Rosamund loved stewed mushrooms, he told her; it was well known. A lazy servant, out gathering them for her mistress, had been handed some by an old, unidentified woman, a crone, and had taken them back without bothering to pick more.

“Rosamund didn’t eat them all, some had been kept for later, and while I was with her I took the remainder to bring with me. I thought you might be able to identify the area they came from or something-you know about mushrooms, don’t you?”

Yes, she knew about mushrooms. Obediently, Adelia began turning them over with her knife while he talked.

It was a fine collection, though withering now: boletes that the English called Slippery Jack, winter oysters, cauliflower, blewits, hedgehogs. All very tasty but extraordinarily, most extraordinarily, varied; some of these species grew exclusively on chalk, some under pine trees, others in fields, others in broadleaf woodland.

Deliberately or not, whoever gathered these had spread the net wide and avoided picking a basketful that could be said to come from a specific location.

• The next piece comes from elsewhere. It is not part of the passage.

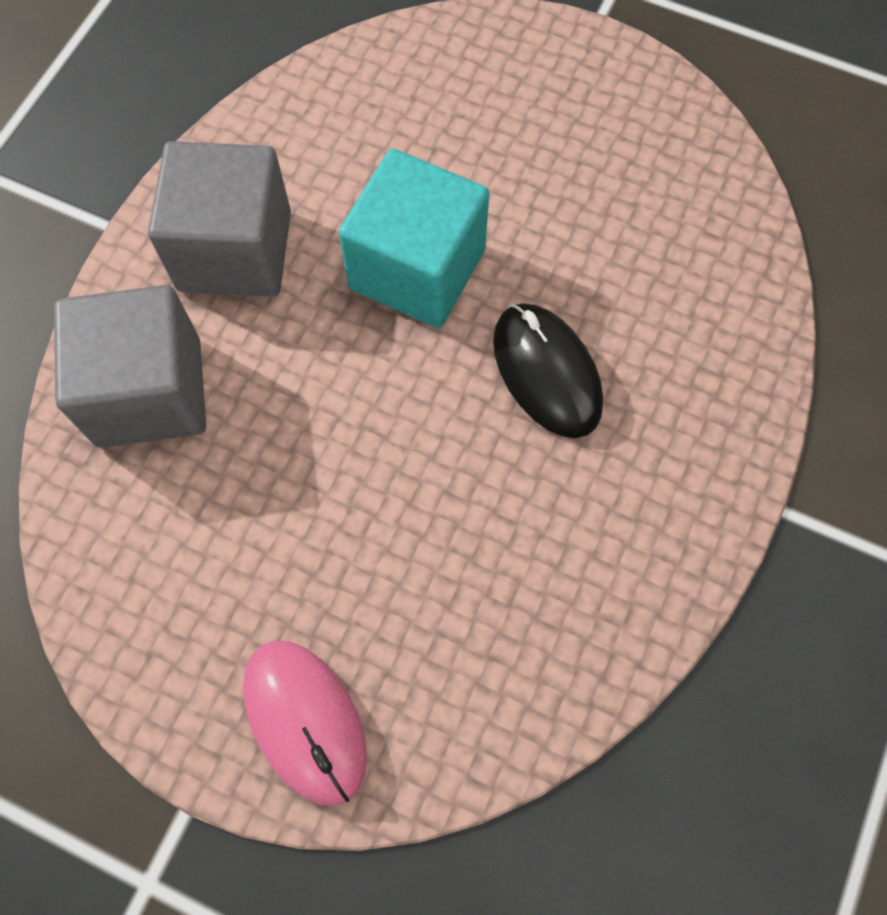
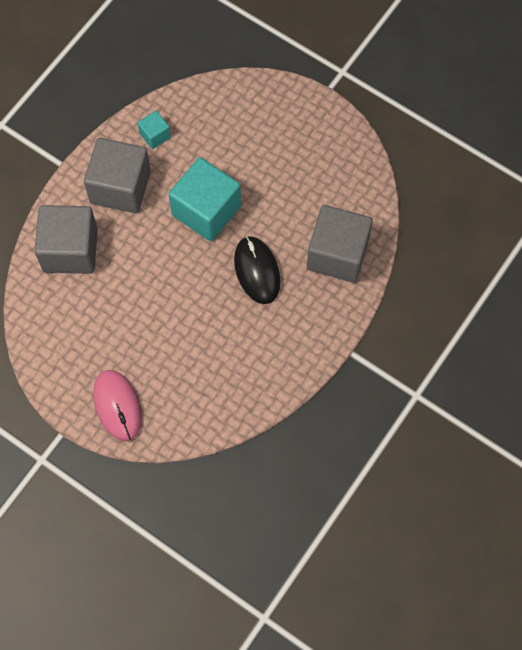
camera: 10 degrees right, 0 degrees up
(287, 144) = (155, 135): none -> turquoise cube
(700, 313) = (337, 254): none -> grey cube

“As I say, it was quite deliberate,” the bishop was saying. “The crone, whoever she was, made a point of it-they were for the Lady Rosamund, nobody else. Whoever that crone was, she hasn’t been seen since. Disappeared. Slipped in a couple of malignant ones, do you see, hoping they’d poison the poor woman, and it’s only through the mercy of God…”

“She’s dead, Rowley,” Adelia said.

“What?”

“If these fungi duplicate what Rosamund ate, she’s dead.”

“No, I told you, she recovered. Much better when I left her.”

“I know.” Adelia was suddenly so sorry for him; if she could have changed what she was going to say, she would have. “But it’s what happens, I’m afraid.” She speared the killer with her knife and lifted it. “It’s a feature of this one that those who eat it apparently get better for a while.”

Innocuous-looking, white-gilled, its cap now aged into an ordinary brown but still retaining a not unpleasant smell. “It’s called the Death Cap. It grows everywhere; I’ve seen it in Italy, Sicily, France, here in England; I’ve seen its effect, I’ve worked on the corpses who ate it-too many of them. It is always, always fatal.”

“No,” he said. “It can’t be.”

“I’m sorry, I’m so sorry, but if she ate one of these, even a tiny bite…” He had to know. “Sickness and diarrhea at first, abdominal pain, and then a day or two when she’d seem to be recovering. But all the while the poison was attacking her liver and kidneys. There’s absolutely no cure. Rowley, I’m afraid she’s gone.”